Jesse Morton, qui a poussé des djihadistes à tuer au nom d’Allah, est maintenant chercheur à l’université George Washington (Washington D.C.), où il entend « contrer » l’idéologie qu’il a embrassée pendant sept ans dans l’ombre d’Al Qaida, après une singulière déradicalisation.
L’américain de 38 ans a déclaré à ce propos: » Je ne pense pas que mon empreinte soit restée sur Internet. Mais je peux facilement être remplacé. Mon boulot c’est donc de contrer les idées ».
Battu par sa mère, il raconte que « personne n’est vraiment intervenu pour que ça s’arrête » et qu’il a perdu confiance dans la société.
Il quitte sa famille à 16 ans et se retrouve à la rue, où il vend de la drogue. « Je n’avais aucun sentiment d’appartenance ou d’identité américaine, je cherchais quelque chose, n’importe quoi ».

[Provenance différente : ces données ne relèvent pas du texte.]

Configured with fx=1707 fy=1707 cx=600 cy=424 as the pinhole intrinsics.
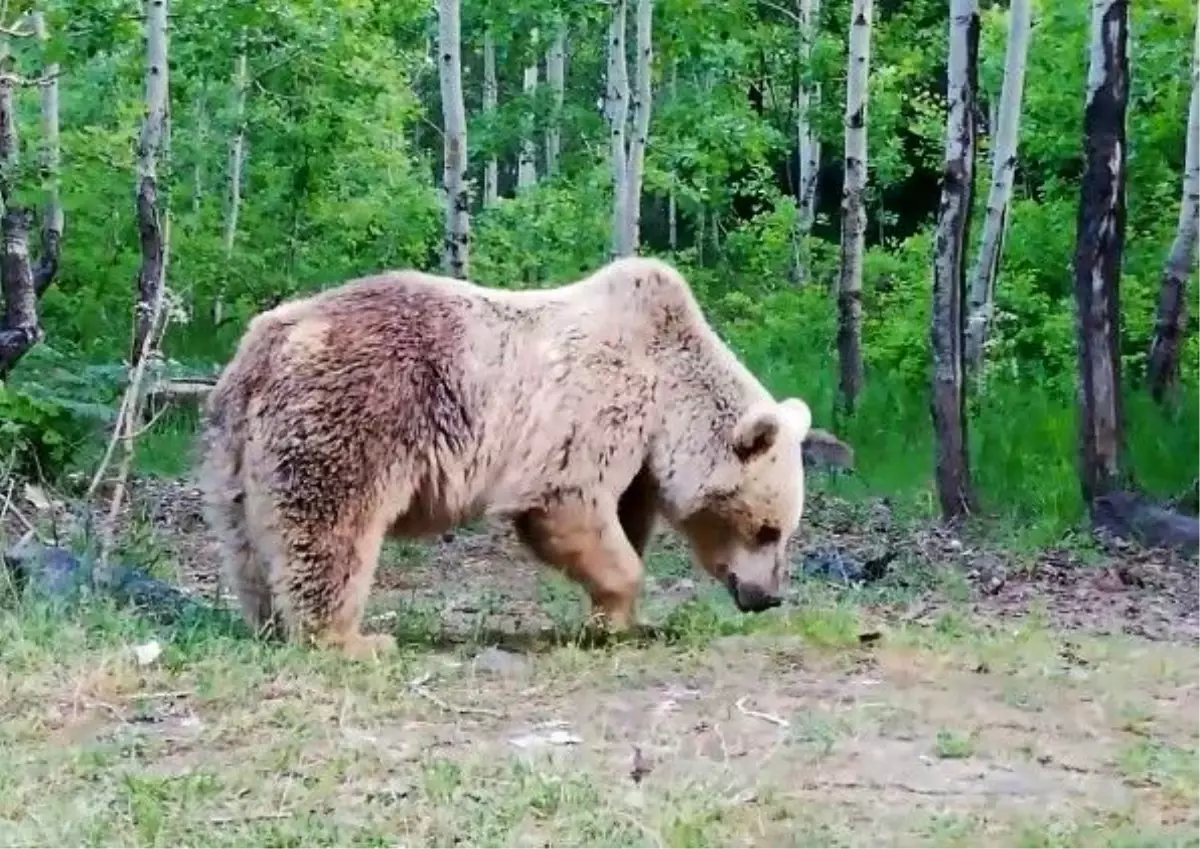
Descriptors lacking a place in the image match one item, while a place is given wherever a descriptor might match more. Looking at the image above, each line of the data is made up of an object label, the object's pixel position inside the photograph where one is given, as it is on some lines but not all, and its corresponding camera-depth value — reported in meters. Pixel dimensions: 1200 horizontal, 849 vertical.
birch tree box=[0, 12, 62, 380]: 11.98
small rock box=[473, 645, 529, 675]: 5.85
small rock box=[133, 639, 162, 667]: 5.58
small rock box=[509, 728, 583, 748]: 4.86
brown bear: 6.16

Il se convertit à l’ Islam par hasard quand un ami salafiste lui demande de réciter des mots en arabe, qu’il ne comprend pas, pendant que la police les encercle. « Je les ai prononcés et on n’a pas eu de problèmes, alors j’ai pensé « ouah c’est magique » ».
À la prison de Richmond (Virginie), un détenu marocain lui enseigne les bases de l’islam et le convainc de devenir « un vrai musulman ».
L’enrôlement, avec « Allah seul législateur », s’amplifie par la co-fondation fin 2007 du site internet Revolution Muslim, qui utilise YouTube, et profite d’une plus grande liberté d’expression qu’en Europe.
Puis viennent les attaques. Revolution Muslim relaie les messages d’Al-Qaïda et inspire notamment l’Américaine Colleen Larose, arrêtée fin 2009 quand elle s’apprêtait à tuer un caricaturiste suédois.
La police commence à s’inquiéter quand Revolution Muslim menace en 2009 de tuer les auteurs du dessin animé satirique South Park. Jesse Morton fuit début 2010 au Maroc, où il est récupéré par le FBI en octobre 2011 après cinq mois en prison.
Son bagage intellectuel et ses contacts intéressent beaucoup le FBI, avec lequel il finit par collaborer depuis sa cellule. « Ils m’ont fait comprendre qu’ils étaient là pour nous protéger et pas pour mener une guerre contre l’islam ».
Un travail fructueux car il mène à « une série réussie d’opérations de contre-terrorisme », selon lui. Grâce à ses bons services, il purgera moins de quatre ans de prison au lieu de onze et demi.
À noter que son embauche en août par l’université George Washington est une première aux États-Unis. « C’est quelqu’un qui non seulement s’est radicalisé mais a radicalisé et recruté d’autres gens », souligne Lorenzo Vidino, directeur du programme contre l’extrémisme de l’établissement.